═══ The data

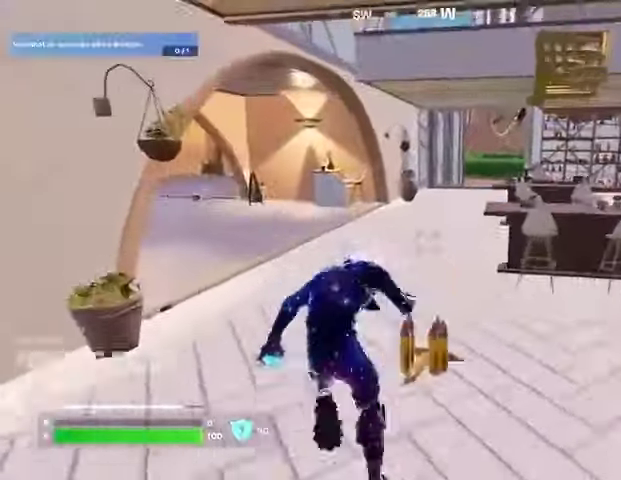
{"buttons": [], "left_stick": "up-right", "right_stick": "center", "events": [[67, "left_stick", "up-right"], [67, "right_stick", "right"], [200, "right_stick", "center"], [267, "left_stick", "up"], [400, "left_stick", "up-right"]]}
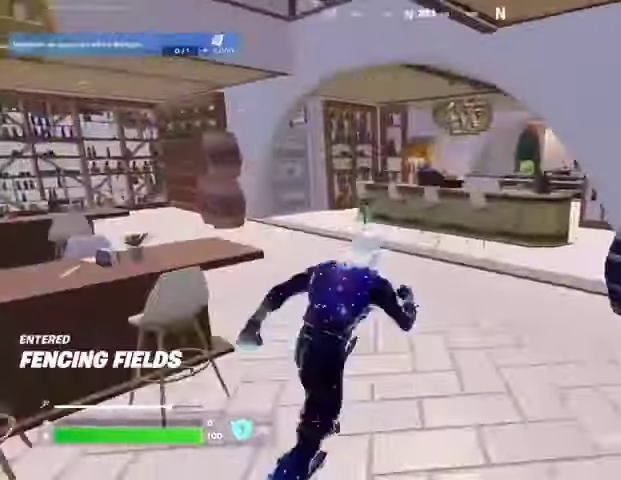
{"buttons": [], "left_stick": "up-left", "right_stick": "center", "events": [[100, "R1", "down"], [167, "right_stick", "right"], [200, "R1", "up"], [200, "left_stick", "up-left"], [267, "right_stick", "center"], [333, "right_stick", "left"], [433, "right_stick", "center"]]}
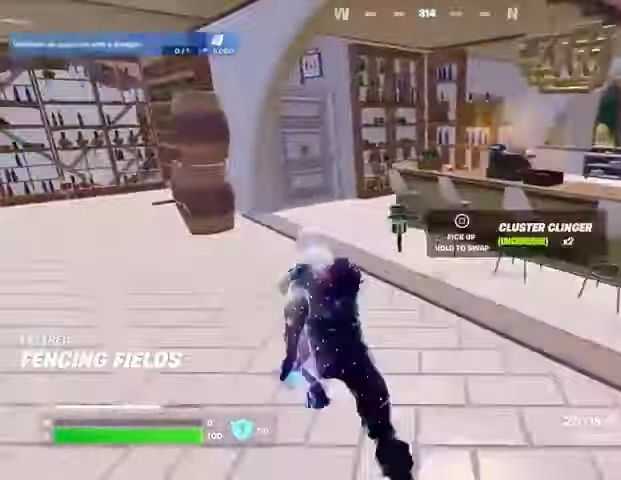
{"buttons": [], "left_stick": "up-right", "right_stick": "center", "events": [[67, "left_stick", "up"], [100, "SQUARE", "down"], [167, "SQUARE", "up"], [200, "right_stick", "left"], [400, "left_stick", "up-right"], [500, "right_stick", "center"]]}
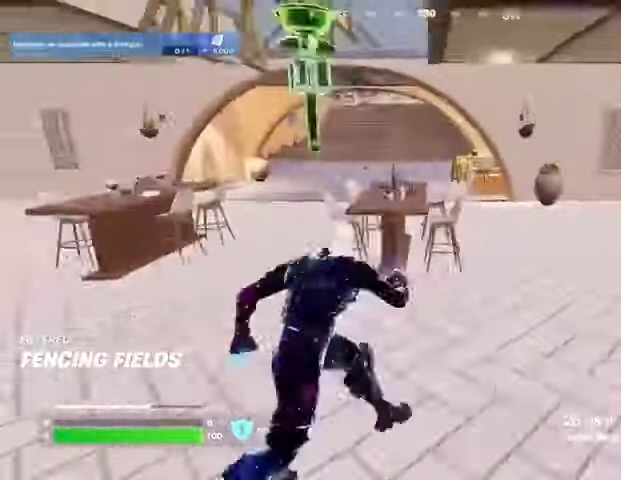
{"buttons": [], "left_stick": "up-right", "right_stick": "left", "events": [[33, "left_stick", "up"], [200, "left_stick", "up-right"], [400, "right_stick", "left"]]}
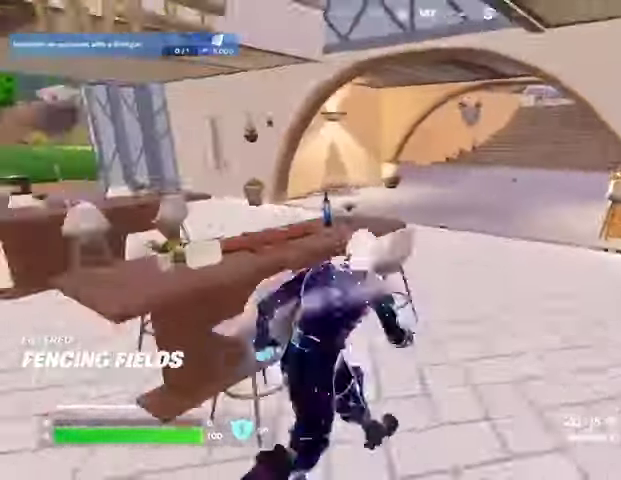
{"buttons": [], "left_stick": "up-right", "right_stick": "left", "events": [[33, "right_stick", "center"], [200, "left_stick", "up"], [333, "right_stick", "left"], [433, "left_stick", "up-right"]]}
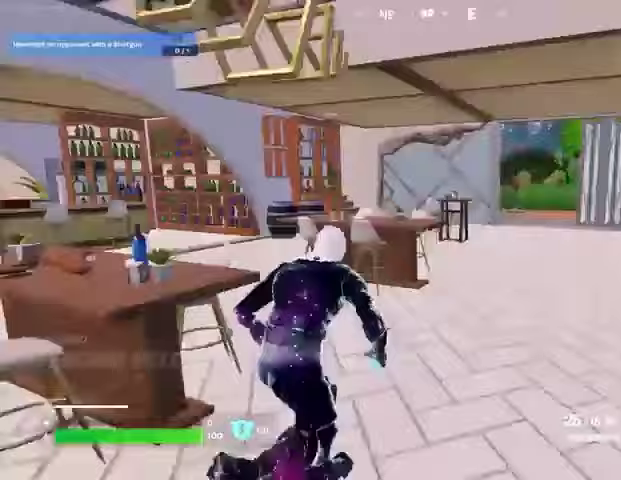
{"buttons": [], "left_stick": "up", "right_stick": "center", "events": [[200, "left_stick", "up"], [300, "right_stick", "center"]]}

══════

* [Assignment] Return the records above exactly as written, but without any of the pictures.

* [Answer box]
{"buttons": [], "left_stick": "up-right", "right_stick": "center", "events": [[67, "left_stick", "up-right"], [67, "right_stick", "right"], [200, "right_stick", "center"], [267, "left_stick", "up"], [400, "left_stick", "up-right"]]}
{"buttons": [], "left_stick": "up-left", "right_stick": "center", "events": [[100, "R1", "down"], [167, "right_stick", "right"], [200, "R1", "up"], [200, "left_stick", "up-left"], [267, "right_stick", "center"], [333, "right_stick", "left"], [433, "right_stick", "center"]]}
{"buttons": [], "left_stick": "up-right", "right_stick": "center", "events": [[67, "left_stick", "up"], [100, "SQUARE", "down"], [167, "SQUARE", "up"], [200, "right_stick", "left"], [400, "left_stick", "up-right"], [500, "right_stick", "center"]]}
{"buttons": [], "left_stick": "up-right", "right_stick": "left", "events": [[33, "left_stick", "up"], [200, "left_stick", "up-right"], [400, "right_stick", "left"]]}
{"buttons": [], "left_stick": "up-right", "right_stick": "left", "events": [[33, "right_stick", "center"], [200, "left_stick", "up"], [333, "right_stick", "left"], [433, "left_stick", "up-right"]]}
{"buttons": [], "left_stick": "up", "right_stick": "center", "events": [[200, "left_stick", "up"], [300, "right_stick", "center"]]}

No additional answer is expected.